The road towards EMU

The Barre Plan

The idea of creating a common currency emerged in the 1960s as part of the European integration process. However, no such possibility was envisaged in the existing treaties at the time and, as the international monetary system had been functioning well with stable exchange rates, there was no demand for a common currency.

Following tensions in the monetary system, in 1969 the European Commission presented the Barre Plan with the main objective of making headway in the single currency project.

In line with this plan, the Heads of State and Government of the European Economic Community (EEC) invited the Council of Ministers to develop a strategy to create an economic and monetary union.

The Werner Report

The outcome of the Council of Ministers’ work, dubbed the Werner Report, was published in 1970 and proposed the gradual creation of an economic and monetary union starting in 1980.

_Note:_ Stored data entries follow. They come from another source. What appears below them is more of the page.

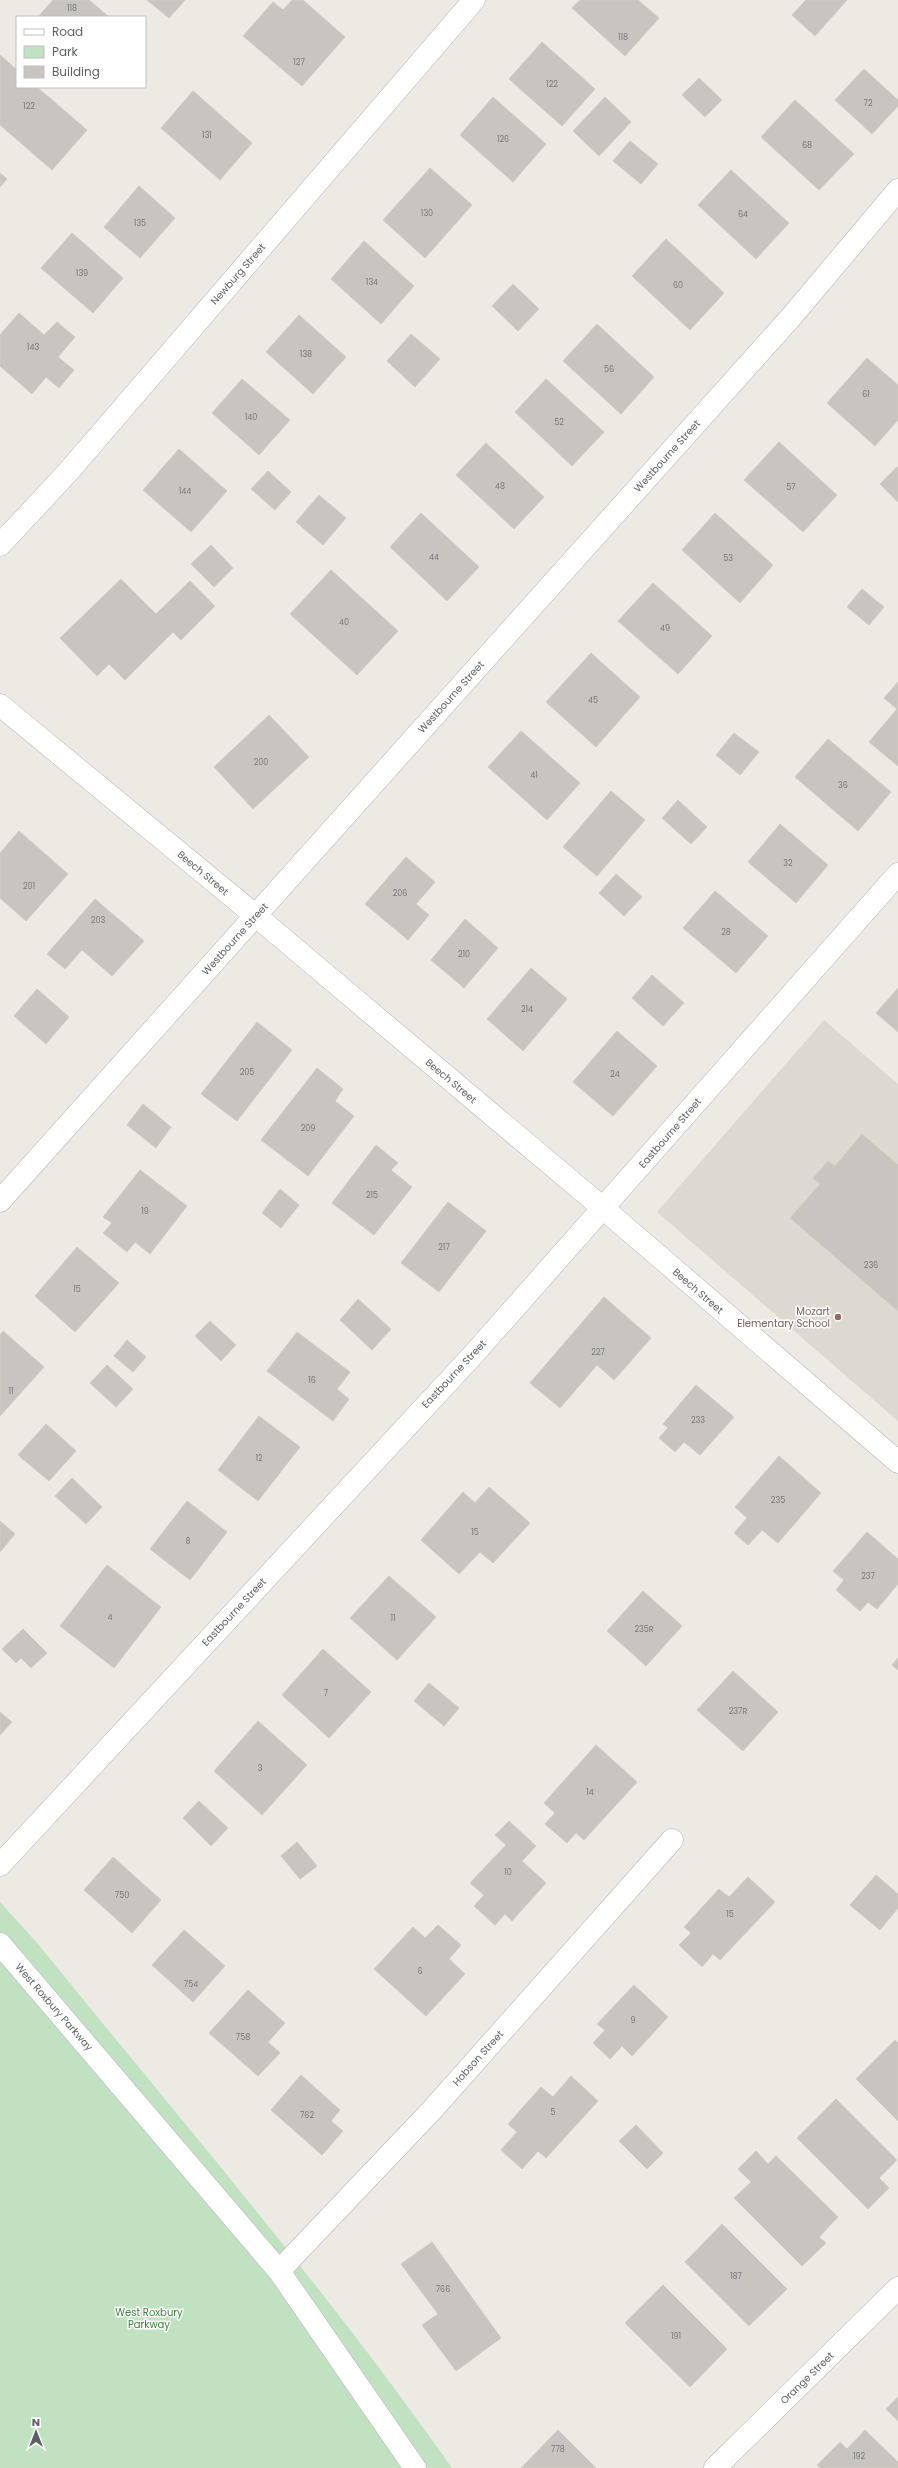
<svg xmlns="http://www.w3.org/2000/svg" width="898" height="2468" font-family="Poppins,sans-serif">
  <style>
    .education { fill: #dcd9d1 }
    .green { fill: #c1e2c1 }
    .building { fill: #c8c5c0; stroke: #d1ccc1 }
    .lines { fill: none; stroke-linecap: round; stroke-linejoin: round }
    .minor-casing { stroke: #b0b3b7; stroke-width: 23 }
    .tertiary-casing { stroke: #b0b3b7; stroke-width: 23 }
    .minor { stroke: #fff; stroke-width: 22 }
    .tertiary { stroke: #fff; stroke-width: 22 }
    .education-dot { fill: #8d6e63; stroke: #fff; stroke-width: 1.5 }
    .labels { text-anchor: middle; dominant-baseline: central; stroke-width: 3; stroke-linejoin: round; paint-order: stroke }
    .number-label { font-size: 8px; fill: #76787a }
    .street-label { font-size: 10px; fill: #5b5e62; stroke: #fff }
    .education-label { font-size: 10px; fill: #785e54; stroke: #fff; text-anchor: end }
    .park-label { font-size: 10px; fill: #3b813d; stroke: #fff }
  </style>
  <rect width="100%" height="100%" fill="#eceae3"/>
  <path class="education" d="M824,1020L898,1084V1421L657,1212Z"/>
  <path class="green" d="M0,1902L38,1944C178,2117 324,2286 452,2468H0Z"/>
  <g class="building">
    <path d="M53,0H89L109,17H38Z"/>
    <path d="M147,0H185L169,18Z"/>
    <path d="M292,0H303L345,37L302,86L243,36L273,2L283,10Z"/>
    <path d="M580,0H638L659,18L625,56L572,8Z"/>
    <path d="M806,0H847L815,36L792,15Z"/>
    <path d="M542,42L595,89L562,126L509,79Z"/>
    <path d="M0,55L17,70V87H37L87,130L52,170L0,125Z"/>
    <path d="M864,69L898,100V106L872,134L835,100Z"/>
    <path d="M699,78L722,100L705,117L682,95Z"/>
    <path d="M193,91L252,143L220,180L161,128Z"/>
    <path d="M493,97L546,144L513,182L460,135Z"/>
    <path d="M605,97L631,122L599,156L573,131Z"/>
    <path d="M795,100L854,154L819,190L761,137Z"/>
    <path d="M630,141L658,164L641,184L613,161Z"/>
    <path d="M430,168L472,205L425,258L383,220Z"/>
    <path d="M731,170L789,223L756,259L698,205Z"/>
    <path d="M0,173L7,179L0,187Z"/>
    <path d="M139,186L175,218L140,258L104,227Z"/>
    <path d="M72,233L123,278L93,313L41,268Z"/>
    <path d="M666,239L724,293L690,330L632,276Z"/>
    <path d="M364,241L414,286L381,324L331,279Z"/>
    <path d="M513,284L539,309L518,331L492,306Z"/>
    <path d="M19,313L44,335L57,322L75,337L58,357L74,370L59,388L46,377L32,394L0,366V335Z"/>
    <path d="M299,315L346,357L313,394L266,352Z"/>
    <path d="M597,324L654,377L621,414L563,361Z"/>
    <path d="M411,334L440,359L415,387L387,361Z"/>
    <path d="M867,358L898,385V420L875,446L827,403Z"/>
    <path d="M242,379L290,420L259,455L212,413Z"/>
    <path d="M546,379L604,432L572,466L515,412Z"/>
    <path d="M779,442L837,495L803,532L744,480Z"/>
    <path d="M486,443L544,497L514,529L456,475Z"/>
    <path d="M179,449L227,491L191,532L143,490Z"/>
    <path d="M897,467L898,468V502L880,484Z"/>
    <path d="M268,471L291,492L275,510L251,489Z"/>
    <path d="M319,495L346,518L323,545L296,522Z"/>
    <path d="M421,513L479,567L447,601L390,547Z"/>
    <path d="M715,513L773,565L740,603L682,550Z"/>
    <path d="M211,545L233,568L214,587L191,564Z"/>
    <path d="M331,570L398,631L357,675L290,614Z"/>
    <path d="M121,579L156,614L190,581L215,606L181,640L173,632L125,680L109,664L97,676L60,638Z"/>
    <path d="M653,583L712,636L678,674L618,621Z"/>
    <path d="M862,589L884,607L869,625L847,607Z"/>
    <path d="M591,653L640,697L596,747L546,702Z"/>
    <path d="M898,682V766L869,742L897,709L884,698Z"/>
    <path d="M269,715L309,757L253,809L214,767Z"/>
    <path d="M521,731L580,783L547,820L488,767Z"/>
    <path d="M734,733L759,752L740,775L716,755Z"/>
    <path d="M828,739L891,792L858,831L795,777Z"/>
    <path d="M611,791L645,820L597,876L563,847Z"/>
    <path d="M678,800L707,827L691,844L662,818Z"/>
    <path d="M780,824L828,865L796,903L748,862Z"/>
    <path d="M19,831L68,874L26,921L0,898V853Z"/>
    <path d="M406,857L435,882L416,904L429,915L408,940L365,904Z"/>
    <path d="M616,874L642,897L624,916L599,893Z"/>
    <path d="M715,891L768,936L736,973L683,928Z"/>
    <path d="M95,899L144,941L112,976L82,950L65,969L47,954Z"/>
    <path d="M465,919L498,948L464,988L431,960Z"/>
    <path d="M531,968L567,999L523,1051L487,1019Z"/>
    <path d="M652,975L684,1003L663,1026L632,998Z"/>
    <path d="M898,988V1032L876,1013Z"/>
    <path d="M37,989L69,1017L46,1044L14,1016Z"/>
    <path d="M257,1022L292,1050L237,1121L201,1094Z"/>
    <path d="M617,1031L657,1066L613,1116L573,1082Z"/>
    <path d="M317,1068L343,1089L335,1101L354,1116L308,1176L261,1140Z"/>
    <path d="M143,1104L171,1127L156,1148L127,1125Z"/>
    <path d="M862,1134L898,1165V1311L790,1218L820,1184L813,1178L828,1161L835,1166Z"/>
    <path d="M376,1145L398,1163L391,1170L412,1187L374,1235L332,1203Z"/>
    <path d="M140,1170L187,1206L150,1254L135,1242L127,1252L103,1233L112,1223L103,1217Z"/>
    <path d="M280,1189L299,1205L281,1228L262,1213Z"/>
    <path d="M448,1202L486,1231L439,1292L401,1263Z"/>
    <path d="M77,1247L119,1283L75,1332L35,1296Z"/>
    <path d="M604,1297L651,1338L614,1380L597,1365L560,1408L530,1383Z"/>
    <path d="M358,1299L391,1329L372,1350L340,1320Z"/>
    <path d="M210,1321L236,1345L221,1361L195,1336Z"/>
    <path d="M3,1331L44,1367L0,1416V1335Z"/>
    <path d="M297,1332L350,1372L337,1389L349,1399L333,1421L267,1371Z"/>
    <path d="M127,1340L146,1357L133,1372L114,1356Z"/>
    <path d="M107,1365L133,1389L116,1407L90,1383Z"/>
    <path d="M696,1385L734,1417L700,1455L684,1442L675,1452L659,1438L668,1428L663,1424Z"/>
    <path d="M259,1416L300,1447L258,1501L218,1470Z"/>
    <path d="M46,1424L76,1451L49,1481L18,1455Z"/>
    <path d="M779,1456L821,1493L778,1543L762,1530L748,1545L734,1533L747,1518L735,1507Z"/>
    <path d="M72,1478L102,1507L86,1524L55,1496Z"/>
    <path d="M489,1487L530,1523L493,1563L480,1552L459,1574L421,1540L463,1492L475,1503Z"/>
    <path d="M187,1501L227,1532L190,1580L150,1549Z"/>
    <path d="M0,1521L15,1534L0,1552Z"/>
    <path d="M867,1532L898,1559V1584L877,1609L868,1602L860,1611L836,1590L844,1580L833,1571Z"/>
    <path d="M107,1565L161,1607L114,1668L60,1626Z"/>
    <path d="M389,1576L436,1617L397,1660L350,1618Z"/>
    <path d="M643,1591L682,1626L646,1666L607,1631Z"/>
    <path d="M23,1629L47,1653L31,1668L21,1658L16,1663L2,1649Z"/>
    <path d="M323,1649L371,1692L329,1738L282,1695Z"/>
    <path d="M898,1658V1670L892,1665Z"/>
    <path d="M733,1671L778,1712L743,1751L697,1710Z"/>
    <path d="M429,1683L459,1708L444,1726L414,1701Z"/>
    <path d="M0,1712L12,1722L0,1735Z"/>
    <path d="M258,1721L307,1765L262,1815L214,1771Z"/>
    <path d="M596,1745L637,1782L584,1840L576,1833L567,1843L545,1824L555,1813L544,1803Z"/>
    <path d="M199,1801L228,1828L211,1846L183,1818Z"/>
    <path d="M509,1821L536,1846L522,1861L546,1883L512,1921L505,1914L495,1925L474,1906L484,1895L470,1883L506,1845L495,1835Z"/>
    <path d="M297,1842L317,1866L300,1879L281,1856Z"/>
    <path d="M113,1857L161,1900L132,1933L84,1890Z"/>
    <path d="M876,1875L898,1894V1908L880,1930L850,1905Z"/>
    <path d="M748,1877L775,1902L720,1960L713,1954L702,1967L679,1945L691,1933L684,1927L719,1889L729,1897Z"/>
    <path d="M438,1925L461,1945L449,1959L465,1974L426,2016L374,1969L413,1927L425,1938Z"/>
    <path d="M184,1930L225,1966L193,2002L152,1965Z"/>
    <path d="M634,1985L668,2017L632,2056L622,2046L610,2059L593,2043L605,2030L597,2024Z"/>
    <path d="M248,1990L285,2023L268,2042L280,2053L258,2076L209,2033Z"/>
    <path d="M895,2040L898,2043V2121L856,2079Z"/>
    <path d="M301,2075L340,2110L331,2121L343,2131L322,2155L271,2110Z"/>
    <path d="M571,2076L598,2101L546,2158L538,2151L522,2169L501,2150L517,2132L508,2124L541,2087L553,2097Z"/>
    <path d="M836,2099L897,2160L879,2178L889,2188L868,2209L797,2138Z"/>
    <path d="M636,2125L663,2153L647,2169L619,2141Z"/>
    <path d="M756,2151L768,2164L776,2156L838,2217L819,2237L826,2243L802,2266L734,2198L751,2182L738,2169Z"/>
    <path d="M722,2224L787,2289L749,2326L685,2262Z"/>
    <path d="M432,2242L501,2338L456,2371L422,2325L438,2314L401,2264Z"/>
    <path d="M663,2285L727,2349L690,2387L625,2323Z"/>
    <path d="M898,2397V2421L886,2409Z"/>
    <path d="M558,2430L596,2468H521Z"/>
    <path d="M865,2430L898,2462V2468H821L817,2465L840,2442L847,2449Z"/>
  </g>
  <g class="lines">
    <defs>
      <g id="minor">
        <path d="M0,545L68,472L474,0"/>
        <path d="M0,1201L792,316L898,190"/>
        <path d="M0,1865L472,1356L898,874"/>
        <path d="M0,1944L279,2271L415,2468"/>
        <path d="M279,2271L432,2110L672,1840"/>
        <path d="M715,2468L898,2288"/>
      </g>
      <path id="tertiary" d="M0,705L256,916L604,1209L898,1462"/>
    </defs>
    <use href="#minor" class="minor-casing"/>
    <use href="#tertiary" class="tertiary-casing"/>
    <use href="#minor" class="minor"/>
    <use href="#tertiary" class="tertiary"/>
  </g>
  <circle class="education-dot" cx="838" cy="1317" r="4"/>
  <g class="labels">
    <g class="number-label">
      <text x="72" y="8">118</text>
      <text x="623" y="37">118</text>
      <text x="299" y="62">127</text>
      <text x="552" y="84">122</text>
      <text x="868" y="103">72</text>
      <text x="29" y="106">122</text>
      <text x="207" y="135">131</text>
      <text x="503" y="139">126</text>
      <text x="807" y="145">68</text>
      <text x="427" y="213">130</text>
      <text x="743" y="214">64</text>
      <text x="140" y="223">135</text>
      <text x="82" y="273">139</text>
      <text x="372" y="282">134</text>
      <text x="678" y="285">60</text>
      <text x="33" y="347">143</text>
      <text x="306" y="354">138</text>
      <text x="609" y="369">56</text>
      <text x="866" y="394">61</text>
      <text x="251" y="417">140</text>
      <text x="559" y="422">52</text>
      <text x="500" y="486">48</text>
      <text x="791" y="487">57</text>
      <text x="185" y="491">144</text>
      <text x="434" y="557">44</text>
      <text x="728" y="558">53</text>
      <text x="344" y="622">40</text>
      <text x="665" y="628">49</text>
      <text x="593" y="700">45</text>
      <text x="261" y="762">200</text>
      <text x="534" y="775">41</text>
      <text x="843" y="785">36</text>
      <text x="788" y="863">32</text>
      <text x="29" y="886">201</text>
      <text x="400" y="893">206</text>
      <text x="98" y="920">203</text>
      <text x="726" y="932">28</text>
      <text x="464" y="954">210</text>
      <text x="527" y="1009">214</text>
      <text x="247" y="1072">205</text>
      <text x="615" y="1074">24</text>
      <text x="308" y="1128">209</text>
      <text x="372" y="1195">215</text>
      <text x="145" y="1211">19</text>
      <text x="444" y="1247">217</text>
      <text x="871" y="1265">236</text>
      <text x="77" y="1289">15</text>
      <text x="598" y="1352">227</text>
      <text x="312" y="1380">16</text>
      <text x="11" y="1391">11</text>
      <text x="698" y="1420">233</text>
      <text x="259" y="1458">12</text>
      <text x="778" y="1500">235</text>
      <text x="475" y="1532">15</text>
      <text x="188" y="1541">8</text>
      <text x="868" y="1576">237</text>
      <text x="110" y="1617">4</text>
      <text x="393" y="1618">11</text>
      <text x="644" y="1629">235R</text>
      <text x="326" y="1693">7</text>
      <text x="738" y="1711">237R</text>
      <text x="260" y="1768">3</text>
      <text x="590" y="1792">14</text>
      <text x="508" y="1872">10</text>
      <text x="122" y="1895">750</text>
      <text x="730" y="1914">15</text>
      <text x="420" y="1971">6</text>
      <text x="191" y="1984">754</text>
      <text x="633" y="2020">9</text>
      <text x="243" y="2037">758</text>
      <text x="553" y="2112">5</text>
      <text x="307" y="2115">762</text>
      <text x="736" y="2276">187</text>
      <text x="443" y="2289">766</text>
      <text x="676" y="2336">191</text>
      <text x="558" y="2449">778</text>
      <text x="859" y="2456">192</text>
    </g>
    <g class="street-label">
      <text transform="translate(238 274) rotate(-49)">Newburg Street</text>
      <text transform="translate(667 456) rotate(-48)">Westbourne Street</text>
      <text transform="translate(451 697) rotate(-48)">Westbourne Street</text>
      <text transform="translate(203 873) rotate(40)">Beech Street</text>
      <text transform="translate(235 939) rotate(-48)">Westbourne Street</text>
      <text transform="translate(451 1081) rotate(40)">Beech Street</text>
      <text transform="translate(670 1133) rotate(-49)">Eastbourne Street</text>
      <text transform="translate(698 1291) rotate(41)">Beech Street</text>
      <text transform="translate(454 1374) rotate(-47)">Eastbourne Street</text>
      <text transform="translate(234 1612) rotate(-47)">Eastbourne Street</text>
      <text transform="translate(54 2007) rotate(49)">West Roxbury Parkway</text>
      <text transform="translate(478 2058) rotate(-48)">Hobson Street</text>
      <text transform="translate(807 2378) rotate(-44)">Orange Street</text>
    </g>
    <g class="education-label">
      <text x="830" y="1311">Mozart<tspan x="830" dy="12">Elementary School</tspan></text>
    </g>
    <g class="park-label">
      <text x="149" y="2312">West Roxbury<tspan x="149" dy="12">Parkway</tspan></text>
    </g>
  </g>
  <rect x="16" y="16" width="130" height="72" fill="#ffffff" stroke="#bdbfc0"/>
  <rect x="24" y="29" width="20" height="6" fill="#ffffff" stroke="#bdbfc0"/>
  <text x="52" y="36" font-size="12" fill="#5b5e62">Road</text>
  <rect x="24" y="46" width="20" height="12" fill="#c1e2c1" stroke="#bdbfc0"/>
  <text x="52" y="56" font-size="12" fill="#5b5e62">Park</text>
  <rect x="24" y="66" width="20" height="12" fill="#c8c5c0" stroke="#bdbfc0"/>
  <text x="52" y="76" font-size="12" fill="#5b5e62">Building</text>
  <g transform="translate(36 2432)" stroke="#ffffff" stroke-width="3" paint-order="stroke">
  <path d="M0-3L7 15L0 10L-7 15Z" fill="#5b5e62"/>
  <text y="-6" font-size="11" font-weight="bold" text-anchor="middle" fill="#5b5e62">N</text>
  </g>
</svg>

This project failed to materialise due to the considerable instability in the international currency markets, the collapse of the international monetary system and the world recession that followed the first oil crisis in 1973.

The European Currency Snake

In 1972, the EEC countries, aware of the problems that fully flexible exchange rates could cause in a common market, created the so-called European Currency Snake to maintain stability between the different European exchange rates.

The results were not encouraging: imbalances between Europe's economies caused several devaluations and revaluations, with different countries leaving and joining the exchange rate stability mechanism.

The European Currency Snake, initially created at Community level, was reduced to an area of stability based around the Deutsche Mark, comprised of a number of countries inside and outside of the EEC.


To counter unstable and volatile exchange rates, in 1979 members of the EEC created the European Monetary System (EMS) which included the currencies of all Member States, with the exception of the pound sterling.

The EMS was created with three specific elements:

  1. A reference currency, the ecu, whose value was calculated based on the weighted average of EMS currencies.
  2. Stable yet adjustable exchange rates, based on the ecu. The currencies were controlled by an exchange rate mechanism and could fluctuate within a band of ± 2.25% against central exchange rates.
  3. A credit mechanism set up by transferring 20% of each country’s currency and gold reserves to a common fund.

The EMS underwent radical changes as it forced EEC

countries to adjust their economic and monetary policies and supported the creation of a zone of growing monetary stability as well as the progressive relaxation of controls on capital.

The adoption of the Single European Act in 1986 represented a new step towards the single currency and EMU, as it established a schedule for the creation of the single market and reaffirmed the need to create an economic and monetary union.

From 1987, exchange rate adjustments became increasingly less frequent and bilateral prices against the Deutsche Mark progressively stabilised.

Furthermore, during this time the number of countries participating in the exchange mechanisms of the EMS increased, with Spain joining in 1989, the United Kingdom in 1990 and Portugal in 1992.

The EMS achieved the following objectives: a high level of exchange rate stability in Europe over an increasingly larger area and, partly due to this, a certain degree of nominal convergence accompanied by gradual but unstoppable progress towards the free circulation of capital.

The Delors Report

In 1988, the European Council invited a committee of monetary policy experts, made up of the governors of the central banks of EC countries, to propose the measures needed to establish EMU.

The result was the so-called Delors Report, which was approved at the Madrid summit in June 1989, and which recommended a three-stage plan to achieve this objective. The legal framework of the EMU was yet to be established.

On 7 February 1992, after signing the Treaty on European Union (TEU) in Maastricht, the European Union (EU) was founded. A new chapter was added to the founding treaties of the European Communities dedicated to economic and monetary policy which laid the foundations for EMU and stipulated the procedure and schedule for its creation.

During 1992 and 1993, political uncertainty concerning the project resulted in a major crisis within the EMS. Various readjustments had to be made to central prices and in September 1992 Italy and the United Kingdom temporarily dropped out of the system. In August 1993, the fluctuation band was extended from the previous ± 2.25% to ± 15%, due to large speculative movements against European currencies.

This measure helped the EMS to function in a satisfactory way again and encouraged four new countries to join the exchange rate mechanism: Italy, Austria, Finland and Greece.

The beginnings of the EMU

The design of the EMU, as defined by the TEU, combined a series of obligatory macroeconomic convergence requirements for Member States with specific deadlines set in advance. This allowed the groundwork to be laid without putting any commitment at risk.

In light of this situation, a deadline to initiate the EMU was set for 1999. The countries meeting the convergence criteria at this time would be able to join.

At its extraordinary meeting in Brussels on 2 and 3 May 1998, and in accordance with the European Commission’s recommendations based on the convergence reports drafted by the European Monetary Institute (EMI) and the Commission itself, the European Council set the start of the third stage of EMU for 1 January 1999, in which 11 countries would participate: Belgium, Germany, Spain, France, Ireland, Italy, Luxembourg, Netherlands, Austria, Portugal and Finland.